The joke:
An Australian woman found a gold ring in a package of green beans. “I thought he’d never ask,” said the woman, the future Mrs. Jolly Green Giant.
How I wrote it:
This is the first line of the story I saw on the UPI website: “A gold ring found in a package of beans was returned to its grocery store worker owner after taking a journey of nearly 125 miles.”
I thought I could turn this “Odd News” story into a joke because it has some obvious handles, maybe too many. To keep the joke short and clear, I edited the topic down to what you see.
One handle seemed to be “gold ring.” But what got my attention even more was the idea of finding a gold ring in an unexpected place. And I associated that idea with stories I had read of men proposing to women with rings hidden in food items, glasses of champagne, and so on.

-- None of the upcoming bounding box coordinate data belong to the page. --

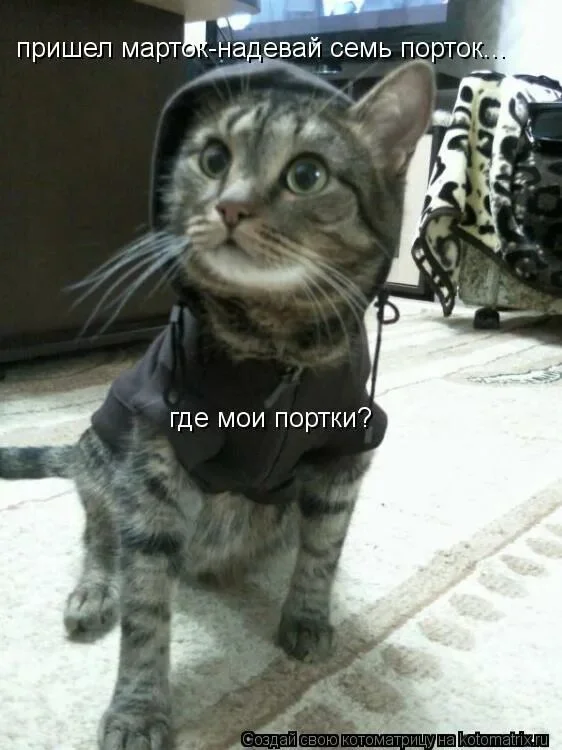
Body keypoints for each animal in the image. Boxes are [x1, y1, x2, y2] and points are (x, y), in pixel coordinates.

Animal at [0, 59, 435, 750]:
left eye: (306, 174)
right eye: (212, 159)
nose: (229, 205)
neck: (273, 344)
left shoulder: (347, 449)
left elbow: (323, 550)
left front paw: (307, 616)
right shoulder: (154, 466)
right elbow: (145, 613)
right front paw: (138, 710)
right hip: (104, 447)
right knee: (98, 532)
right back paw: (94, 592)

But who would propose by hiding a ring in a package of green beans? The answer I chose is an association of “package of green beans,” namely the mascot of the Green Giant vegetable company. So the Jolly Green Giant became the basis of my punch line.
But adding something like this to the topic would have resulted in a joke that was too on-the-nose: “Apparently she had just been proposed to by the Jolly Green Giant.”
To make the joke less direct and more surprising, I conveyed the information that somebody had asked her an important question using the subtler line “I thought he’d never ask.”
And I supplied the remaining key information–what the question had been and who had asked it‑‑with the economical phrase “the future Mrs. Jolly Green Giant.”